TEVHİDNÂME İLE KALBİN ZÜMRÜT TEPELERİNE YOLCULUK (33.BÂB) 

GÜNCELLENME TARİHİ: 09 NİSAN 2020 // 16 ŞABAN 1441 PERŞEMBE

 (TEVHİDNÂME-33):

Allah’ım!

Bizleri “ihlas-ı kâmil”(42) ile serfiraz kıl; kıl ki doğru, samimî, katışıksız ve dupduru olabilelim; riyâdan uzak durabilelim ve kalbi bulandıracak şeylere karşı kapalı kalabilelim; gönül safveti ve fikir istikameti içinde Sen’inle münasebetlerimizde dünyevî garazlardan uzak kalabilelim ve tam bir sadakatle(43) Sana kullukta bulunabilelim. Bu lütfun öyle bir keyfiyette olsun ki, riyadan ve süm’adan bizleri alıkoysun, “Görsünler, desinler, bilsinler!” duygusuyla hareket etmekten bizleri korusun!

***

33.BÂBIN DUASI  (YAKARAN GÖNÜLLERDEN…)

Ey kullarının dualarını, ihlasla işledikleri salih amellerini ve pişman bir gönülle yaptıkları tevbeleri kabul buyuran Kâbil!

Ey sadakat ve doğruluk timsali sıddıkların ve iyilik ve hayra kilitlenmiş birr ü takva erlerinin Rabbi!

Ey zikriyle ihlas sahiplerinin ünsiyete erdiği Rabbim, Sübhansın.

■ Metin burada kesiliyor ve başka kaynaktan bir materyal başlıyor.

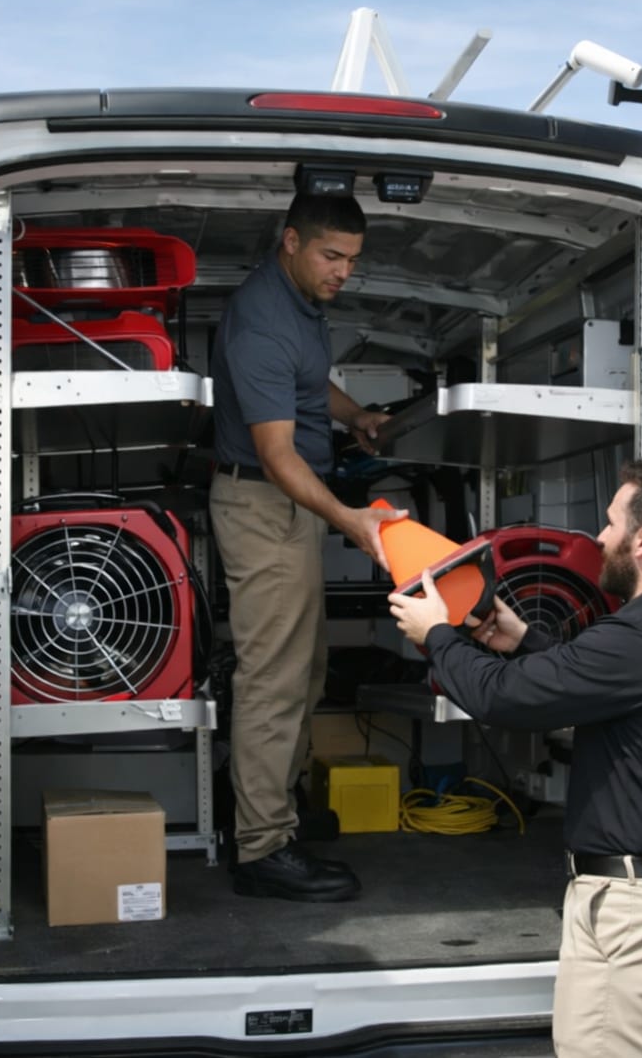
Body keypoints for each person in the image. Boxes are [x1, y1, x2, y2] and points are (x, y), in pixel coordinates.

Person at [388, 457, 642, 1058]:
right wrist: (525, 641)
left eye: (610, 524)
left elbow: (500, 697)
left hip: (637, 919)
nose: (599, 538)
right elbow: (600, 686)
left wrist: (437, 634)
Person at [210, 191, 406, 902]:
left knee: (306, 665)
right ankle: (262, 847)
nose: (344, 272)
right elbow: (277, 456)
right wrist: (352, 521)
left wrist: (356, 416)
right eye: (332, 255)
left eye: (353, 260)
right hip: (264, 503)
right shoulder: (261, 321)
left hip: (288, 509)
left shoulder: (299, 306)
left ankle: (280, 813)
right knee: (272, 676)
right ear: (290, 240)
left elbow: (305, 386)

Allahım! Dünyada bize bahşettiğin bütün nimetler için Sana hamd ediyor, şükranlarımızı sunuyoruz. Bizlere lütufta bulunduğun dünya nimetlerini; imanın kemâli, ihlasın zirvesi, tam bir yakîn, tam bir marifet ve muhabbet ve Sana mülakî olma yolunda hâlis bir aşk ve iştiyak gibi nimetlerle tamama erdir.

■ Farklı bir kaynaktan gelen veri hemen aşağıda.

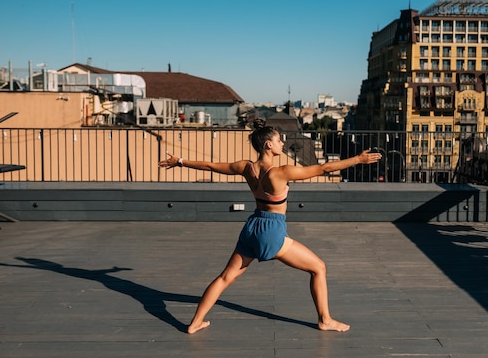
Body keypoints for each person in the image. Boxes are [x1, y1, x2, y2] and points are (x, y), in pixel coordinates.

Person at [158, 119, 382, 334]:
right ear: (268, 145)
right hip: (271, 231)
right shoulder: (280, 172)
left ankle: (195, 323)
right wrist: (357, 160)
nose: (282, 143)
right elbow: (323, 168)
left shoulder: (246, 167)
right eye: (279, 140)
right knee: (318, 268)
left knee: (225, 277)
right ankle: (325, 320)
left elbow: (210, 166)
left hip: (252, 227)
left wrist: (179, 161)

Ya İlahenâ! Ne olur, bizi de sadece Senin hoşnutluğunu gözeten ihlaslı kullarından kıl. Dosdoğru yola bilip görerek, yakîn ile sülûk edenlerden eyle.

Kerem buyur ve bizi amellerimizde samimiyet ve ihlasa ulaştır. Küllî iradenle tecelli buyurup bizleri sadece Senden yardım isteyen kulların eyle.

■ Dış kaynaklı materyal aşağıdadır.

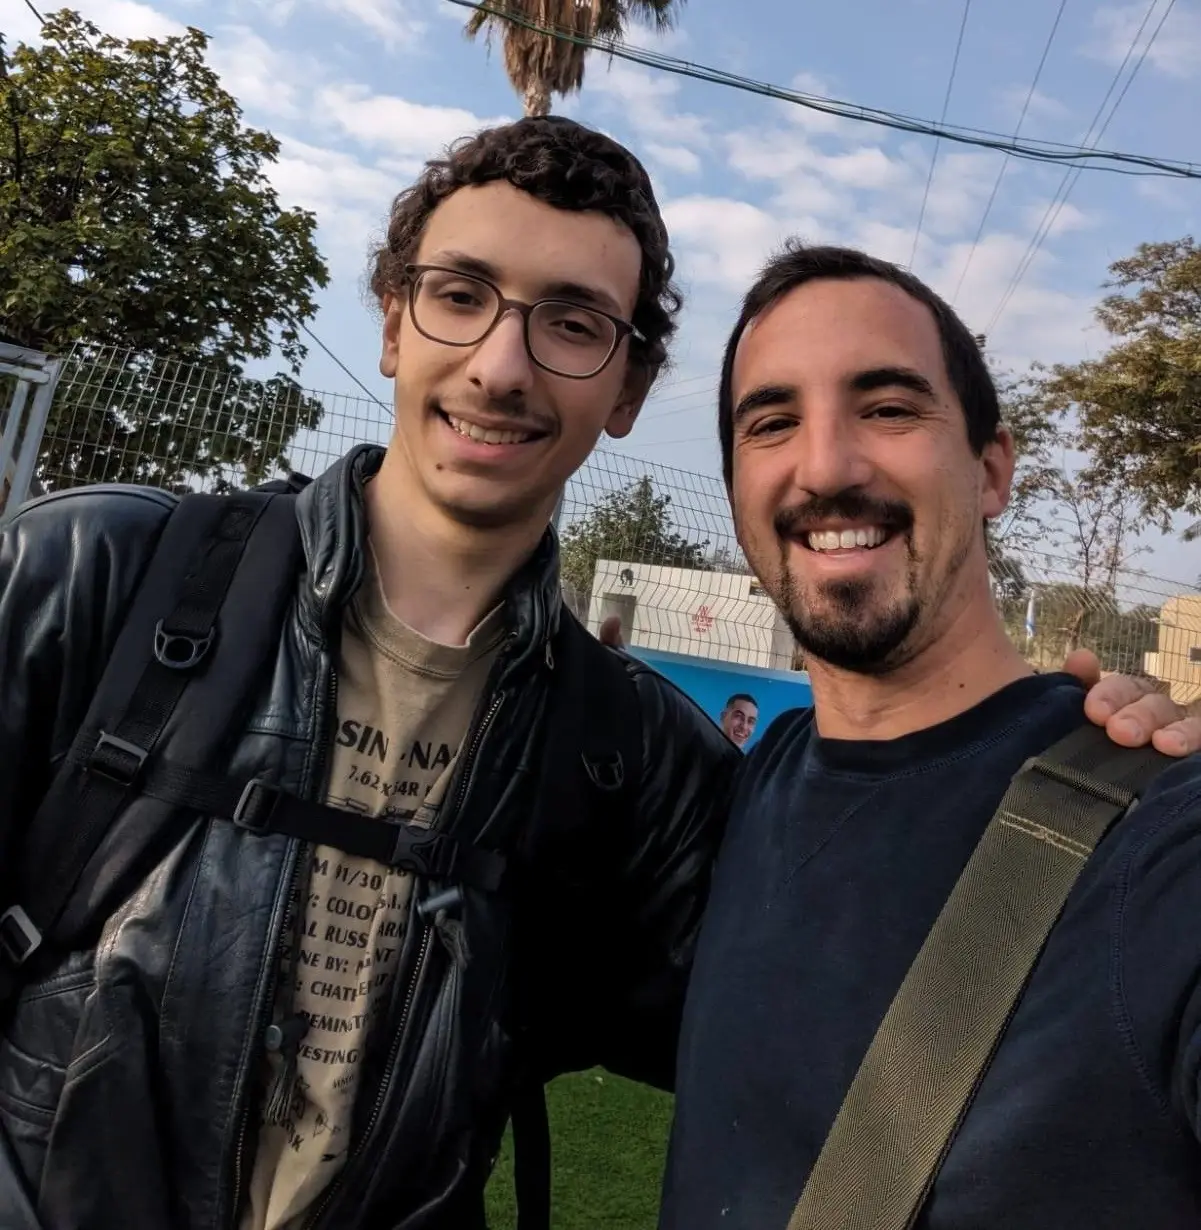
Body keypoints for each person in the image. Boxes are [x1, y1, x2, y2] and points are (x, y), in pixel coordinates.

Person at [0, 121, 1189, 1230]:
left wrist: (1095, 753)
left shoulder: (635, 761)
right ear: (391, 323)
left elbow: (840, 971)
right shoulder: (101, 576)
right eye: (459, 297)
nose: (501, 366)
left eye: (571, 323)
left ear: (624, 392)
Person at [660, 243, 1201, 1230]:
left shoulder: (1159, 835)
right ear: (737, 488)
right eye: (772, 421)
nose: (823, 465)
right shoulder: (755, 783)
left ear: (991, 470)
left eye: (889, 407)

Rahmetinle bizi her türlü kirden arındır ve ihlasın özüne ulaştır. Bizi Senden başkasına muhtaç etme. Bize afiyet ihsan et, günahlarımızı bağışla ve bütün işlerimizi ıslah buyur.

Ey sadakat ve doğruluk timsali sıddıkların ve iyilik ve hayra kilitlenmiş birr ü takva erlerinin Rabbi! Nurunla bizi dosdoğru yola hidayet eyle ve huzurunda hep sadâkatle kullukta bulunma payesini bize de lutfet! Lutfet ki Allahım, dillerimiz sürekli Senin zikrinle meşgul, bedenimiz bütün uzuvlarıyla Senin emrine itaat içinde olsun.

***

TEVHİDNÂME MÜZAKERESİ

KALBİN ZÜMRÜT TEPELERİ PENCERESİNDEN 

 [42-43] İHLAS-I KAMİL – TAM SADAKAT :

İhlâs (42); ferdin, ibadet ü taatinde, Cenâb-ı Hakk’ın emir, istek ve ihsanlarının dışında her şeye karşı kapanması, abd ve Mâbud münasebetlerinde sır tutucu olması, yaptığı şeyleri Hakk’ın teftişine arz mülâhazasıyla yapması,tabir-i diğerle; vazife ve sorumluluklarını, O emrettiği için yerine getirmesi, yerine getirirken de O’nun hoşnutluğunu hedeflemesi ve O’nun uhrevî teveccühlerine yönelmesinden ibarettir ki, saflardan saf sâdıkların (43) en önemli vasıflarından biri sayılır.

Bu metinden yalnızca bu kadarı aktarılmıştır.